[Passage cité]

2°) M Jean Paul Ernest poursuivi comme prévenu:
- d'avoir dans les départements de l'Indre-et-Loire, de la Sarthe, du Cher et de la Vienne, courant septembre 1994, en tout cas depuis temps non prescrit, trompé ou tenté de tromper les consommateurs sur les qualités substantielles, l'aptitude à l'emploi et les risques inhérents à l'utilisation de lampadaires halogènes importés de Chine;
Infraction prévue et réprimée par les articles L. 213-1, L. 216-2 et L. 216-3 du Code de la consommation.
LE TRIBUNAL :
A déclaré L Carmelo coupable des faits qui lui sont reprochés
L'a condamné à la peine d'amende de 30 000 F.
A déclaré M Jean Paul Ernest coupable des faits qui lui sont reprochés ;
L'a condamné à la peine d'amende de 10 000 F.
A ordonné la destruction du matériel saisi non conforme.
Sur quoi,
LA COUR a mis l'affaire en délibéré pour rendre son arrêt à l'audience du 4 février 1997 ;
A ladite audience, la cour a prorogé son délibéré à l'audience du 18 février 1997,
Et, à l'audience de ce jour, Monsieur le Président a donné lecture de la décision suivante,
Les appels successivement interjetés les 23 et 24 novembre 1995 par Carmelo L, Jean Paul M et le Ministère public à l'encontre d'un jugement rendu contradictoirement le 22 novembre 1995 par le Tribunal de grande instance de Périgueux sont recevables pour avoir été déclarés dans les forme et délai de la loi.
Les prévenus, assistés de leur conseil, sollicitent leur relaxe.
S'ils ne contestent pas la non-conformité des marchandises vendues aux normes Afnor, ils soutiennent que celles-ci ne sont que facultatives et qu'en conséquence, il convient de se référer aux normes du pays fabricant, en l'espèce la Chine, laquelle leur a délivré un certificat de conformité aux normes européennes auquel l'importateur doit pouvoir se fier selon une jurisprudence de la Cour de justice des Communautés européennes.
Ils soutiennent d'autre part que l'élément intentionnel de l'infraction n'est pas caractérisé dans la mesure où ils ont eu recours à un importateur compétent, la société A, qui devait s'assurer de la conformité des produits importés.
Le Ministère public, requiert la confirmation du jugement déféré.
Motivation
Il résulte des éléments du dossier que, suite à une annonce dans un journal local concernant des luminaires proposés à des prix très modiques, les services de la Direction de la Concurrence, de la consommation et de la Répression des Fraudes ont procédé à un contrôle dans le magasin X sis à Angers, exploité par la société SARL B, dont le gérant est Jean Paul M, société filiale de la SA Z dont le président du Conseil d'administration est également Jean Paul M.
Lors de ce contrôle il a été procédé au prélèvement de lampadaires halogènes dont l'expertise, réalisée par le laboratoire interrégional de la Répression des Fraudes de Paris-Massy, a mis en évidence le caractère "non conforme et dangereux" en raison du non-respect des normes NF EN 60 598-1 et NF EN 60 598-4 ainsi que le risque de choc électrique qu'ils font encourir aux utilisateurs.
Ces luminaires avaient été fournis à la société B par la société C, centrale d'achats de tous les magasins X, dont le PDG est Carmelo L et dont le siège social est à Trelissac (24), laquelle avait importé ces appareils de Chine par l'intermédiaire de la société A.

[Lignes de données]
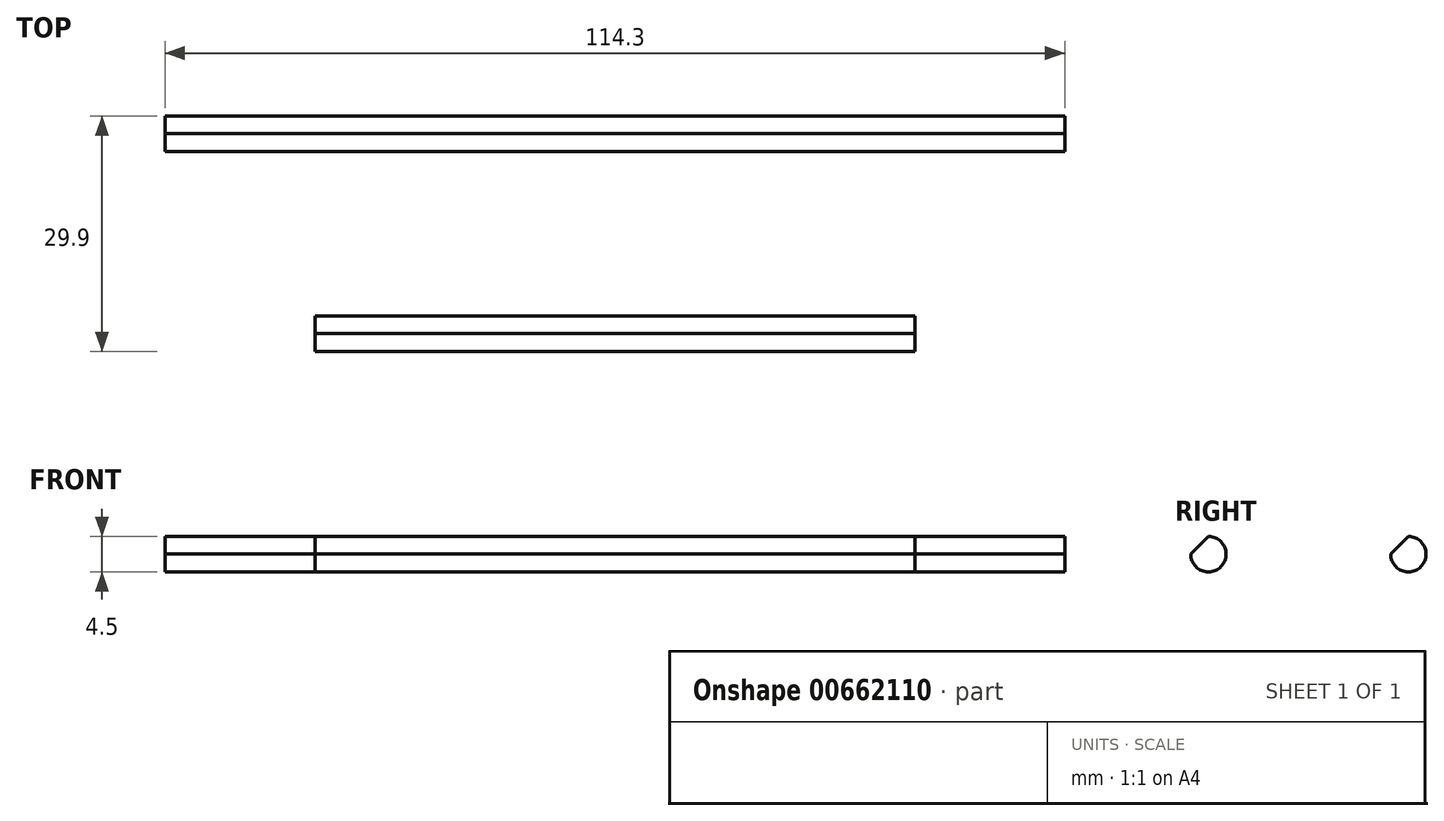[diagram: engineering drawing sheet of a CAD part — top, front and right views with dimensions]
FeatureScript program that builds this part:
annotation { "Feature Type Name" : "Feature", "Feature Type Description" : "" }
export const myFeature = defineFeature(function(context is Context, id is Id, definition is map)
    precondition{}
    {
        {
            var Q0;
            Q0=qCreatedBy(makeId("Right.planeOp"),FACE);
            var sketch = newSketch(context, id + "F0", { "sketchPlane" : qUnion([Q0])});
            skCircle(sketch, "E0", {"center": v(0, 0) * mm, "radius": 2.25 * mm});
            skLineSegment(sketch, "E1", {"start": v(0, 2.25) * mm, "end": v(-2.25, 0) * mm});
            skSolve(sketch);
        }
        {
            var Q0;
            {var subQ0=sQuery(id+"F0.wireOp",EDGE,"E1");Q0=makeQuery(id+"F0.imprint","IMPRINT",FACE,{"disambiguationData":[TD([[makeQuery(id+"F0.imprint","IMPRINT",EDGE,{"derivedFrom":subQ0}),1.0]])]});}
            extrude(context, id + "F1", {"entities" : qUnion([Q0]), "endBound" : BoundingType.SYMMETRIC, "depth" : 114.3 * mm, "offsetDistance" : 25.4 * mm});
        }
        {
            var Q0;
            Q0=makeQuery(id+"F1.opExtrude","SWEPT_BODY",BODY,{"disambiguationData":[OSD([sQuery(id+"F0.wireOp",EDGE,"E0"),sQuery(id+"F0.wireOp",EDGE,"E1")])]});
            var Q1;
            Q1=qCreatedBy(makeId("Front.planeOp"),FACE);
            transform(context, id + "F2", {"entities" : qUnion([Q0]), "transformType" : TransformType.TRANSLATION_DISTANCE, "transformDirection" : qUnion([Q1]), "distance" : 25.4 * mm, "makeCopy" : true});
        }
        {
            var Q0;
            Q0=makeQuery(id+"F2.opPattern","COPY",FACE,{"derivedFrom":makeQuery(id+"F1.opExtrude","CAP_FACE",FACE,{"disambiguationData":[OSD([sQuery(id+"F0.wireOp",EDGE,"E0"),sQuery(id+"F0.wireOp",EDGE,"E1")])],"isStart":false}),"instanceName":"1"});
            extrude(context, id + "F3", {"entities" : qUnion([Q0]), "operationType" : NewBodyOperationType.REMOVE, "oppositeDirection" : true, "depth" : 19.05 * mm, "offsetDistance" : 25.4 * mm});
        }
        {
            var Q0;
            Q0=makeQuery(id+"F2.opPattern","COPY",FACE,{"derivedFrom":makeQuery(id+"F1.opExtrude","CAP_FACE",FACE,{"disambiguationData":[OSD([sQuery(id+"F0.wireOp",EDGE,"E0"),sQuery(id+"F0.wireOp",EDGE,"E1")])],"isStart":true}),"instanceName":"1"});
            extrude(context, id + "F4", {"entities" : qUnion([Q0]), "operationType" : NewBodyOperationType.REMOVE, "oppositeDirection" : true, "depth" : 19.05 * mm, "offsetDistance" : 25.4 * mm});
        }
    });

...

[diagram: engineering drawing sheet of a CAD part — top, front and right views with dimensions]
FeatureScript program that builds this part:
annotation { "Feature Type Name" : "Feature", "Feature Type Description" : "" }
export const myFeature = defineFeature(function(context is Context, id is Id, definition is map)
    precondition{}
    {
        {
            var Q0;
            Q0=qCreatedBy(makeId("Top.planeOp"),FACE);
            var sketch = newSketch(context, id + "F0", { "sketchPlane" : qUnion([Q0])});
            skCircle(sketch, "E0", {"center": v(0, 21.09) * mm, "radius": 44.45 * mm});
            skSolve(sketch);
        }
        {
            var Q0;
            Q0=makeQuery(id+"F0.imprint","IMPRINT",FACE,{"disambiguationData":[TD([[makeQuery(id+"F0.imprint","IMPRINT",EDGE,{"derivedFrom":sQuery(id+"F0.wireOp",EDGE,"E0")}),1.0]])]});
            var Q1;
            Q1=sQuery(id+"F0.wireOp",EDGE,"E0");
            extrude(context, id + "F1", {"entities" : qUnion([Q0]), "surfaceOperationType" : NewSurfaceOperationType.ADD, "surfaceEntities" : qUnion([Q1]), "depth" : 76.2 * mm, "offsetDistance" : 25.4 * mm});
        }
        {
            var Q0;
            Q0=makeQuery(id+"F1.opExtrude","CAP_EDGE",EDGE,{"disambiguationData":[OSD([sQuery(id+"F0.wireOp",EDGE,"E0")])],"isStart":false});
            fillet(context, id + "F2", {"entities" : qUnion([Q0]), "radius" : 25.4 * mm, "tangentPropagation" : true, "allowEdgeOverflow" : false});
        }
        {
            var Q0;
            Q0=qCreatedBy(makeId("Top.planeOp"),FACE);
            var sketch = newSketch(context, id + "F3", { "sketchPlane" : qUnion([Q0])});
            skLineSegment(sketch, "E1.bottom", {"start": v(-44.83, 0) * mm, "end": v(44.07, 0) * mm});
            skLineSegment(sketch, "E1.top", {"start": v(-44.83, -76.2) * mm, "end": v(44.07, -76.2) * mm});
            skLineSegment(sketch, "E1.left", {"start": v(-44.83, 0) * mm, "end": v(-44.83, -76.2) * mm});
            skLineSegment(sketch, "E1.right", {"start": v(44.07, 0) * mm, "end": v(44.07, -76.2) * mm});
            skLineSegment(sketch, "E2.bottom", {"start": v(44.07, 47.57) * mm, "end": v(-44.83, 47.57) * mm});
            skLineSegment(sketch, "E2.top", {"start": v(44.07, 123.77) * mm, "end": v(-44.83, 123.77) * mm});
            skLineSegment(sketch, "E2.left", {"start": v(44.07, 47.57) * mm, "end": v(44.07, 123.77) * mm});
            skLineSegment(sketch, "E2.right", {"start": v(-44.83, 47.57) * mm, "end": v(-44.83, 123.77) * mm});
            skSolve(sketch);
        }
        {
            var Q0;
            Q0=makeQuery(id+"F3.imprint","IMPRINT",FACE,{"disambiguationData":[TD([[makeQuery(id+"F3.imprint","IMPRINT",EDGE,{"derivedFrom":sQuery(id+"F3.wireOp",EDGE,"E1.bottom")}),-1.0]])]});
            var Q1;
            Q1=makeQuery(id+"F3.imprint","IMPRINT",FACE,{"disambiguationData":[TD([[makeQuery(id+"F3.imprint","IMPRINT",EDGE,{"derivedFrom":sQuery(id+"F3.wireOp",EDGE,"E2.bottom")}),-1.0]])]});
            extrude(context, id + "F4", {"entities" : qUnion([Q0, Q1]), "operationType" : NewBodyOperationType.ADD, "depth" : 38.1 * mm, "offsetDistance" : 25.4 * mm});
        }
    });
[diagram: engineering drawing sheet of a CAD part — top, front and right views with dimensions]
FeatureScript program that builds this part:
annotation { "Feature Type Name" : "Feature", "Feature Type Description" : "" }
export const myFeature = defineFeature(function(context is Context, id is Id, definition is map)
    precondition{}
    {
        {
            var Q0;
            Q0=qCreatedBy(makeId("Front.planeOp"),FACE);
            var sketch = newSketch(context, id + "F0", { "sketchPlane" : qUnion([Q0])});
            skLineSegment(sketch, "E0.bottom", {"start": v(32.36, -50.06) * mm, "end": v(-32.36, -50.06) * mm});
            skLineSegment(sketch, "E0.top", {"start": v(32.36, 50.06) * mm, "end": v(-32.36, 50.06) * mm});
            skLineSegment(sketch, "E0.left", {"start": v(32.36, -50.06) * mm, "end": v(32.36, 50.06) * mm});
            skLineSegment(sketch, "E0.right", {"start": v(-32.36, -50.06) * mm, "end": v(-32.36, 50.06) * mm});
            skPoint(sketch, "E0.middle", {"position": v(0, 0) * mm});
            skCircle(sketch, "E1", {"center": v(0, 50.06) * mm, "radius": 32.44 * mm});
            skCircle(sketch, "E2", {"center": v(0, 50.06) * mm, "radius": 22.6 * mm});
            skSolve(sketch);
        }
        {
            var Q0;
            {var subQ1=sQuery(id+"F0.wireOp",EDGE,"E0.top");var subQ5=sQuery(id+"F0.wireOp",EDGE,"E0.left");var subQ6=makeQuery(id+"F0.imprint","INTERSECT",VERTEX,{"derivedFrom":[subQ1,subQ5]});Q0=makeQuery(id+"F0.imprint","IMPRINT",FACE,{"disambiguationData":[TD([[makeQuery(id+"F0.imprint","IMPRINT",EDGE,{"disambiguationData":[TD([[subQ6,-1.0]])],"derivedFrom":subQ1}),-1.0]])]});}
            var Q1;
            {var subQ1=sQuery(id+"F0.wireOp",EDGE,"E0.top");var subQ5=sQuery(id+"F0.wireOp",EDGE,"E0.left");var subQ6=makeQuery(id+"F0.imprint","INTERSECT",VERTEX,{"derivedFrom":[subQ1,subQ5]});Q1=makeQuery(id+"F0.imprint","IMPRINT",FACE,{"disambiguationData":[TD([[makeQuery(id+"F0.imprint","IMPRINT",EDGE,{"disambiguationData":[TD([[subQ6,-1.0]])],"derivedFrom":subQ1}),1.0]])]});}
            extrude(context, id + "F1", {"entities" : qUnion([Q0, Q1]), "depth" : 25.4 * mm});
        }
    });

[À faire]
**1.** Recopiez, dans le passage cité, l'extrait qui va de "Le Ministère public, requiert" jusqu'à "Jean Paul M.".
**2.** Relevez tous les départements que le passage cité désigne par leur nom.

[Résultats]
**1.**
Le Ministère public, requiert la confirmation du jugement déféré.
Motivation
Il résulte des éléments du dossier que, suite à une annonce dans un journal local concernant des luminaires proposés à des prix très modiques, les services de la Direction de la Concurrence, de la consommation et de la Répression des Fraudes ont procédé à un contrôle dans le magasin X sis à Angers, exploité par la société SARL B, dont le gérant est Jean Paul M, société filiale de la SA Z dont le président du Conseil d'administration est également Jean Paul M.

**2.**
- Indre-et-Loire
- Sarthe
- Cher
- Vienne